Each vNIC, be it on a VM or on the host, is assigned to a team adapter and stays connected to this as long as it is online. The advantage is a predictable network path, the disadvantage is poor load balancing. As adapters are assigned in a round robin fashion, all your high bandwidth usage may overload one team adapter while the other team adapters have no traffic. There is no rebalancing of traffic. The outbound capacity for each vNIC is limited to the capacity of the Physical NIC it is attached to.

This algorithm supports VMQ.

clip_image004[5]

It may be the case that the red connection in the example above is saturating the physical NIC, thus causing trouble for the green connection. The load will not be rebalanced as long as both physical NICs are online, even if the blue connection is completely idle.

The upside is that the connection is attached to a physical NIC, and thus incoming traffic is routed to the same NIC as outbound traffic.

Inbound connections

Inbound connections for VMs are routed to the Physical NIC assigned to the vNIC. Inbound connections to a host is routed to the primary team member (see address hash).
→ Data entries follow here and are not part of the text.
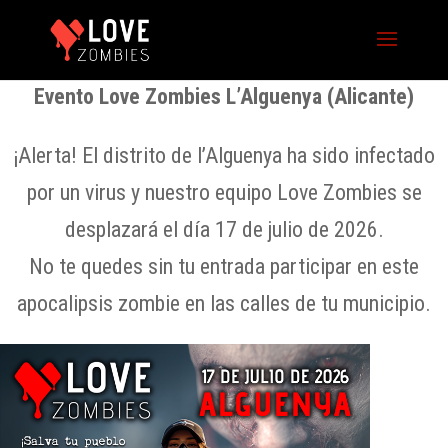
Evento Love Zombies L’Alguenya (Alicante)
¡Alerta! El distrito de l’Alguenya ha sido infectado
por un virus y nuestro equipo Love Zombies se
desplazará el día 17 de julio de 2026.
No te quedes sin tu entrada participar en este
apocalipsis zombie en las calles de tu municipio.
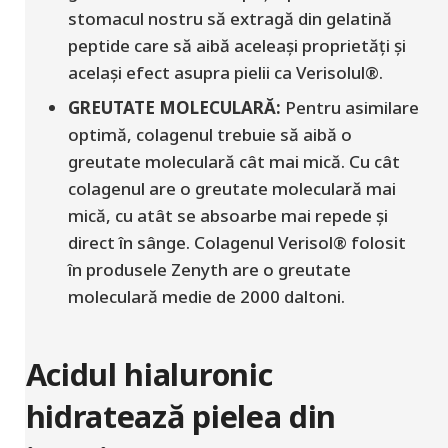
stomacul nostru să extragă din gelatină
peptide care să aibă aceleași proprietăți și
același efect asupra pielii ca Verisolul®.
GREUTATE MOLECULARĂ:
Pentru asimilare
optimă, colagenul trebuie să aibă o
greutate moleculară cât mai mică. Cu cât
colagenul are o greutate moleculară mai
mică, cu atât se absoarbe mai repede și
direct în sânge.
Colagenul
Verisol®
folosit
în produsele Zenyth are o greutate
moleculară medie de 2000 daltoni.
Acidul hialuronic
hidratează pielea din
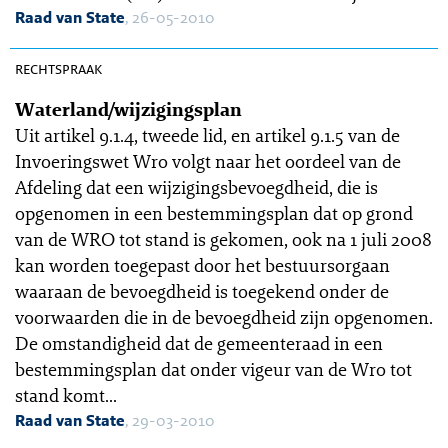
Raad van State
, 26-05-2010
OGR 10-83
rechtspraak
Waterland/wijzigingsplan
Uit artikel 9.1.4, tweede lid, en artikel 9.1.5 van de
Invoeringswet Wro volgt naar het oordeel van de
Afdeling dat een wijzigingsbevoegdheid, die is
opgenomen in een bestemmingsplan dat op grond
van de WRO tot stand is gekomen, ook na 1 juli 2008
kan worden toegepast door het bestuursorgaan
waaraan de bevoegdheid is toegekend onder de
voorwaarden die in de bevoegdheid zijn opgenomen.
De omstandigheid dat de gemeenteraad in een
bestemmingsplan dat onder vigeur van de Wro tot
stand komt...
Raad van State
, 29-03-2010
OGR 2010-0073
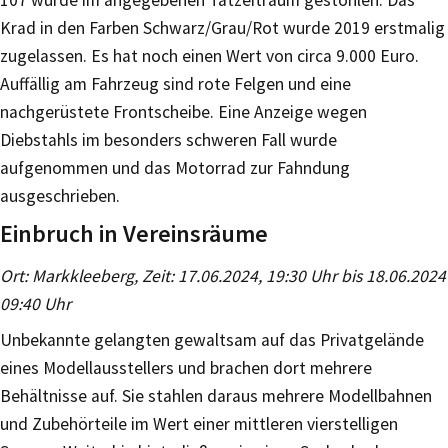
Krad in den Farben Schwarz/Grau/Rot wurde 2019 erstmalig
zugelassen. Es hat noch einen Wert von circa 9.000 Euro.
Auffällig am Fahrzeug sind rote Felgen und eine
nachgerüstete Frontscheibe. Eine Anzeige wegen
Diebstahls im besonders schweren Fall wurde
aufgenommen und das Motorrad zur Fahndung
ausgeschrieben.
Einbruch in Vereinsräume
Ort: Markkleeberg, Zeit: 17.06.2024, 19:30 Uhr bis 18.06.2024
09:40 Uhr
Unbekannte gelangten gewaltsam auf das Privatgelände
eines Modellausstellers und brachen dort mehrere
Behältnisse auf. Sie stahlen daraus mehrere Modellbahnen
und Zubehörteile im Wert einer mittleren vierstelligen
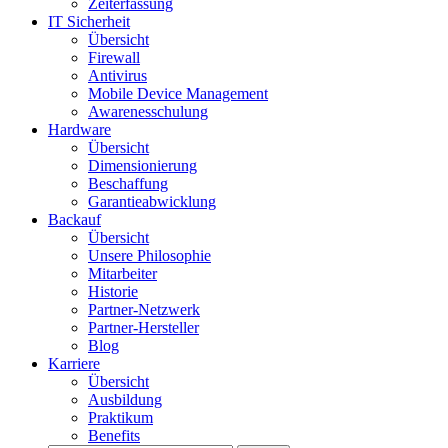
Zeiterfassung
IT Sicherheit
Übersicht
Firewall
Antivirus
Mobile Device Management
Awarenesschulung
Hardware
Übersicht
Dimensionierung
Beschaffung
Garantieabwicklung
Backauf
Übersicht
Unsere Philosophie
Mitarbeiter
Historie
Partner-Netzwerk
Partner-Hersteller
Blog
Karriere
Übersicht
Ausbildung
Praktikum
Benefits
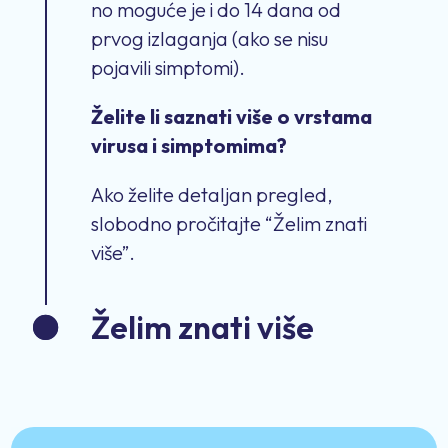
no moguće je i do 14 dana od
prvog izlaganja (ako se nisu
pojavili simptomi).
Želite li saznati više o vrstama
virusa i simptomima?
Ako želite detaljan pregled,
slobodno pročitajte “Želim znati
više”.
Želim znati više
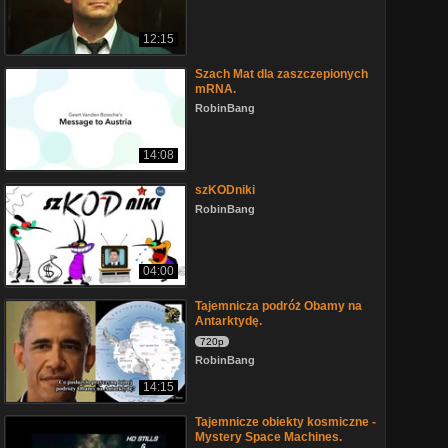
12:15
Szach Mat dla zaszczepionych
mRNA.
RobinBang
14:08
szKODniki
RobinBang
04:00
Tajemnicza podróż Obamy na
Antarktydę.
720p
RobinBang
14:15
Tajemnicze obiekty kosmiczne -
Mystery Space Machines.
Thus inbound load is balanced for VMs, and we are able to utilize VMQ for better performance. Dynamic has the same inbound load balancing problems as Address hash for host inbound connections.

Recommended use

Not recommended for use on 2012R2, as Dynamic will offer better performance in all scenarios. But, if you need MAC address stability for VMs on a Switch Independent team, Hyper-V load distribution mode may offer a solution.

On 2012, recommended for teams that are connected to a vSwitch.

Dynamic

Dynamic is a mix between Hyper-V and Address hash. It is an attempt to create a best of both worlds-scenario by distributing outbound loads using address hash algorithms and inbound load as Hyper-V, that is each vNIC is assigned one physical NIC for inbound traffic. Outbound loads are rebalanced in real time. The team detects breaks in the communication stream where no traffic is sent. The period between two such breaks are called flowlets. After each flowlet the team will rebalance the load if deemed necessary, expecting that the next flowlet will be equal to the previous one.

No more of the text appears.